• [EXCERPT PROVIDED]:
--------------------
Further, that the Petitioner cannot claim not to have known of the fact of acquisition of the suit land by the Government as the same was duly gazetted and that he failed to exercise due diligence when purchasing the same. He is therefore barred from claiming that he was an innocent purchaser for value without notice. In addition, that the ongoing construction on the suit property by the Petitioner and assessed at 60% completion does not grant him legality to the title on which the buildings stand. In the end therefore, the 1st Respondent seeks dismissal of the Petition with costs.
The 2nd Respondent's Case
The 2nd Respondent, Serah Wangari Nyoro supports the Petition. She was the immediate owner of the suit properties. In her Affidavit sworn on 17th January 2013, she claimed that the suit properties were subdivisions of L.R.Limuru/Rironi/506 which measured approximately 1. 11 acres which she had inherited from her late father, and was a sub-division of what was originally parcel number Limuru/Rironi/216. That L.R. Limuru/Rironi/506 was thereafter registered in her name and she was issued with a certificate of title to that effect.
She averred that in 1987, the Ministry of Lands acquired a portion measuring about 0. 3492 hectares excised out of L.R. No.Limuru/Rironi/506 for construction of a road as part of the Nairobi-Nakuru highway and she was duly compensated for the acquired portion. That after the acquisition, a mutation was done, the acquired portion was hived off and she was left with a position measuring 0. 1hectares, which she caused to be sub-divided into two portions viz L.R. No.Limuru/Rironi/1073 and L.R No. Limuru/Rironi/1074 each measuring 0. 05 hectares which were both registered in her name and which she subsequently sold to the Petitioner. She therefore claimed that there has never been compulsory acquisition of the suit properties by the Government and the Petition ought to be allowed.
--------------------
• [SUPPLIED RECORDS]:

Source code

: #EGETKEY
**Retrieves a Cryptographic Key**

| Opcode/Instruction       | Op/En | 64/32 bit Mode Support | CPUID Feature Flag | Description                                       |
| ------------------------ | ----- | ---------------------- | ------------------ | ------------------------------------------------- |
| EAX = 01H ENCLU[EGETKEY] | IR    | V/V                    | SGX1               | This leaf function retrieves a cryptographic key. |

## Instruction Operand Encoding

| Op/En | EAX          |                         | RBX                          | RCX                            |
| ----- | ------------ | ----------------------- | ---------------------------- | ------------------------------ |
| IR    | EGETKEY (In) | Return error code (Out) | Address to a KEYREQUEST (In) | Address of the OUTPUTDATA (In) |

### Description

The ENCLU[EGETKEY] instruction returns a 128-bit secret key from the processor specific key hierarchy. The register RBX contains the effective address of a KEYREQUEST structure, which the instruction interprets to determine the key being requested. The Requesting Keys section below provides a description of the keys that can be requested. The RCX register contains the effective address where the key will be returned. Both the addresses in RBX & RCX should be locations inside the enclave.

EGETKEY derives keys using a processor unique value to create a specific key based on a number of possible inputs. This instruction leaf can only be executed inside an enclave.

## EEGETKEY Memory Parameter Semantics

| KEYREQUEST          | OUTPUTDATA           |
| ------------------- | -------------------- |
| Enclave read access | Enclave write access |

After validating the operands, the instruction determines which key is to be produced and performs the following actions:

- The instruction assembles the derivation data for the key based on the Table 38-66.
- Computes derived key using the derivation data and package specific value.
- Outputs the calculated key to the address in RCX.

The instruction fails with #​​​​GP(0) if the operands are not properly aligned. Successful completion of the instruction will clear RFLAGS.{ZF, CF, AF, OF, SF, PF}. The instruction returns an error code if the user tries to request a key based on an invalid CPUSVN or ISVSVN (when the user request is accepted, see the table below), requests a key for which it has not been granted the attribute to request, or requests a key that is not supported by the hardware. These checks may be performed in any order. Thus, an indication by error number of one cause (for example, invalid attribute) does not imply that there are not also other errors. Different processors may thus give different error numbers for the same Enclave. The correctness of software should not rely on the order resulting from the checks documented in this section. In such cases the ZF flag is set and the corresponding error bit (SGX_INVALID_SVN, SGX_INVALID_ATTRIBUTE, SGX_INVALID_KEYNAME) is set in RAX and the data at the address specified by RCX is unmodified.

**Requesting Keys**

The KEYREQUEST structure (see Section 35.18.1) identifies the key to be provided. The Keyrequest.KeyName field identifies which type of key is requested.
--------------------
• [PROBLEM A]: In the court excerpt, write out the stretch from "She averred that" through "to be allowed." again, swapping "Ministry of Lands" for "Commissioner of Lands".
• [PROBLEM B]: According to the court excerpt, for what purpose was the portion of L.R. No. Limuru/Rironi/506 acquired in 1987?
• [PROBLEM C]: Write what comes next in the court excerpt, picking up after its final sentence.

• [WRITTEN RESPONSE A]:
She averred that in 1987, the Commissioner of Lands acquired a portion measuring about 0. 3492 hectares excised out of L.R. No.Limuru/Rironi/506 for construction of a road as part of the Nairobi-Nakuru highway and she was duly compensated for the acquired portion. That after the acquisition, a mutation was done, the acquired portion was hived off and she was left with a position measuring 0. 1hectares, which she caused to be sub-divided into two portions viz L.R. No.Limuru/Rironi/1073 and L.R No. Limuru/Rironi/1074 each measuring 0. 05 hectares which were both registered in her name and which she subsequently sold to the Petitioner. She therefore claimed that there has never been compulsory acquisition of the suit properties by the Government and the Petition ought to be allowed.

• [WRITTEN RESPONSE B]: It was acquired for the construction of a road as part of the Nairobi-Nakuru highway.

• [WRITTEN RESPONSE C]:
The 3rd and 4th Respondents Case
The 3rd and 4th Respondents oppose the Petition. The 3rd Respondent, the Chief Land Registrar and the 4th Respondent, the Attorney General, relied on the Affidavit sworn by Jonathan Ndirangu King'ori, the District Lands Registrar at Kiambu who explained that the original title for the suit land was Limuru/Rironi/216 and which was measuring 36. 3 acres. It was later subdivided to produce various parcels of land ranging from L.R. Nos. Limuru/Rironi 505-547. That from the records Limuru/Rironi/506 was transmitted to the 2nd Respondent and which parcel was subsequently acquired by the Government in 1987 for public interest to expand the Kabete-Limuru Road and affected parties including the 2nd Respondent were duly compensated.
In their written Submissions dated 15th May 2014 they further claimed that the right to own property under Article 40 of the Constitution is not absolute and does not extend to any property that has been found to have been unlawfully acquired. In addition, they contended that the suit properties were unlawfully acquired since the Government had already compulsorily acquired the same properties in 1987 and that the same were therefore not available for alienation to individuals. They relied on the case of Commissioner of Lands and Anor v The Municipal Council of Mombasa and Anor, Mombasa Misc Civil Case No. 124 of 2001 where it was held that a grant must be made in favour of a Government body and land in respect of which such grant had been made could not be available for re-allocation. They also relied on the case of Joram Nyaga & Anor v Attorney General and Anor (2007) e KLR where it was held that land that has been compulsorily acquired from private individuals for a public purpose is not subsequently available for alienation to individuals.
It was their further submission that the public interest in the construction of a public road outweighs the Petitioner's rights and that the suit properties were acquired by the Government compulsorily for the purpose of the construction of the Kabete-Limuru road and after that acquisition the 2nd Respondent was duly compensated and she was thereafter incapable of transferring land which she no longer owned.
Finally they submitted that since the 2nd Respondent had been fully compensated for her land vide cheques numbers 036100 for Kshs.296,341. 00 and 036100 for Kshs.531 then the Petitioner cannot now seek compensation in respect of the same land. They thus urged the Court to dismiss the Petition.
5th Respondent's Case
The 5th Respondent, the County Council of Kiambu oppose the Petition. I have seen in that regard, record a Replying Affidavit sworn on 7th March 2013 by Mwangi Kinyua, an engineer who works for the 5th Respondent. In his Affidavit, he acknowledged that the Petitioner sought for and was granted approval for construction on the basis that a search done on the suit properties revealed that the Petitioner was the registered owner.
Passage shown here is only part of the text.